**Exercise prompt:** Scan the entries below and give the number of lines containing "veith", with no accompanying words.

**Data for the task:**

• • • • • • •

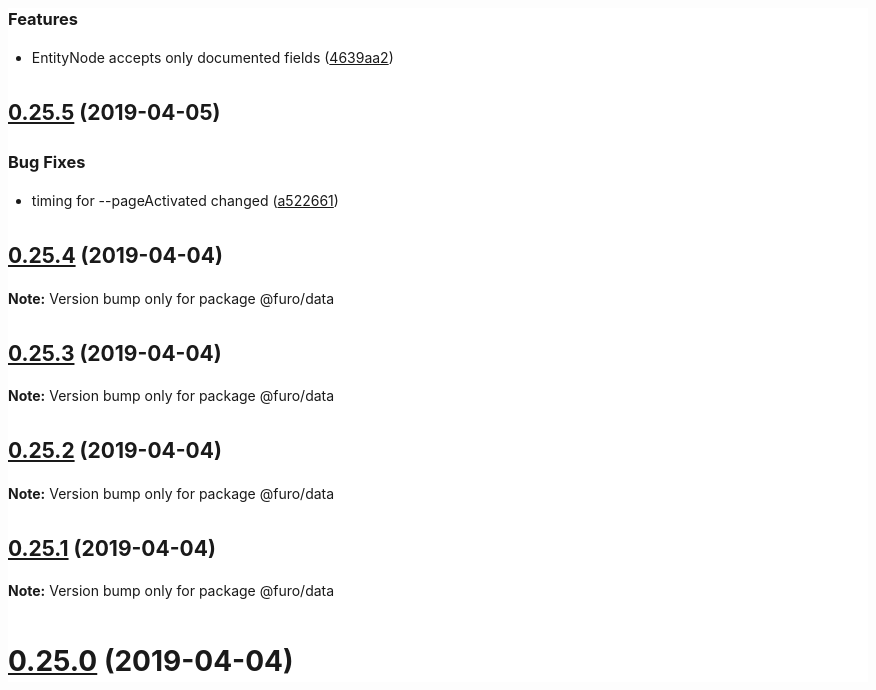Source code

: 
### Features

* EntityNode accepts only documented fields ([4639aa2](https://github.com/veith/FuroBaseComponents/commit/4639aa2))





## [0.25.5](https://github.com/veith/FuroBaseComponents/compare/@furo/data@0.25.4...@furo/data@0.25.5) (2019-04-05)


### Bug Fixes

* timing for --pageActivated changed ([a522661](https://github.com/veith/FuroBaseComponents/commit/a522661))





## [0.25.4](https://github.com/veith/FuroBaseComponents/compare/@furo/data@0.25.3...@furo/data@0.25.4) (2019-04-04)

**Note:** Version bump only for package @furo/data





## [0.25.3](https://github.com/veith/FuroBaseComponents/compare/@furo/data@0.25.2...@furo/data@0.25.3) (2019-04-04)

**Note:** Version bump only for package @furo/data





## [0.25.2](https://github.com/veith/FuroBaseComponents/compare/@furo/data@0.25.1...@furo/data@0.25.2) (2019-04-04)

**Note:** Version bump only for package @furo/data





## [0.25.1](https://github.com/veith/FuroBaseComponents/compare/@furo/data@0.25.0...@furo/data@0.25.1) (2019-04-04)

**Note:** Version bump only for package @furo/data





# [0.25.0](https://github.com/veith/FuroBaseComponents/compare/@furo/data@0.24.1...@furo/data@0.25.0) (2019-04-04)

• • • • • • •

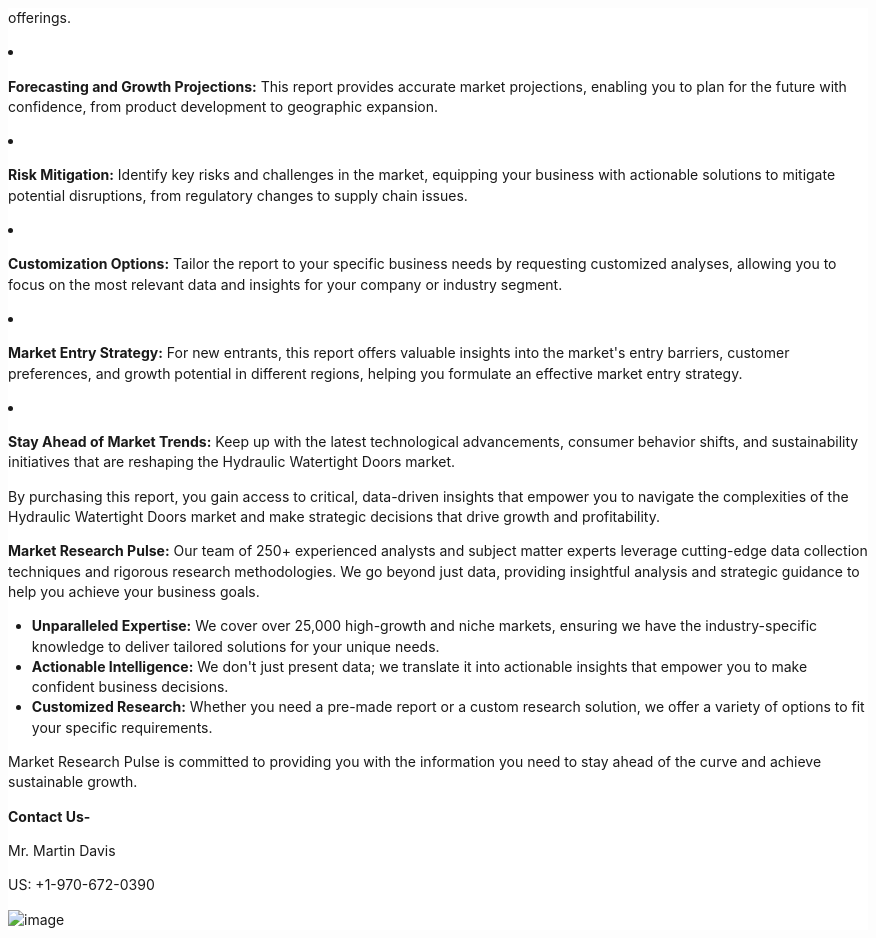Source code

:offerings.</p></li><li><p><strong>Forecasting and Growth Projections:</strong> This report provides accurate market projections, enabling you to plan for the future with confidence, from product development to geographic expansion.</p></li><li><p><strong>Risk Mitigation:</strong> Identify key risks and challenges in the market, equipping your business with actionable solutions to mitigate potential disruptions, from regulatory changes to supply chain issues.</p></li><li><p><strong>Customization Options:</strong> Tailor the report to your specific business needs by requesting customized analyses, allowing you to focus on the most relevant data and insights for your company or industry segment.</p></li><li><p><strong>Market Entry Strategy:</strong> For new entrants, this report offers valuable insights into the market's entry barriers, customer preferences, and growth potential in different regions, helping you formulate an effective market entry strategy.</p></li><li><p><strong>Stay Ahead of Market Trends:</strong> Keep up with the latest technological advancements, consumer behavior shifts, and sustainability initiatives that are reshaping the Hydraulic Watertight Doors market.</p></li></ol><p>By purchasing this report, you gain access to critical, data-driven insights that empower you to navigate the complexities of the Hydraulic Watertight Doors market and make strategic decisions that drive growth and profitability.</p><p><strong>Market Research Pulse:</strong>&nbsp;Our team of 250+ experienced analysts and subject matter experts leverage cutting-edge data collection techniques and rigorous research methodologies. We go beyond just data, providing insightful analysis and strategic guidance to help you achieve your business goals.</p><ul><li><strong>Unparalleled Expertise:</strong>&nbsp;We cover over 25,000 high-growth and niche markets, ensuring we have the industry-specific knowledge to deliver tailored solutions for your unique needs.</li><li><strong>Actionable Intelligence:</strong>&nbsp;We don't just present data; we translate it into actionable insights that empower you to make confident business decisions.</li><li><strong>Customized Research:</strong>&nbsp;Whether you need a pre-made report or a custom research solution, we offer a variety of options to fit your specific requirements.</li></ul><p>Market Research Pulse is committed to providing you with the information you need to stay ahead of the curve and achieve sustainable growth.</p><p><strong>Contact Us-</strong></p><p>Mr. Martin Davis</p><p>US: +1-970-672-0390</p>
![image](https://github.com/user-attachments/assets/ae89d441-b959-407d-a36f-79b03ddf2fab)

• • • • • • •

**Answer to the problem:** 8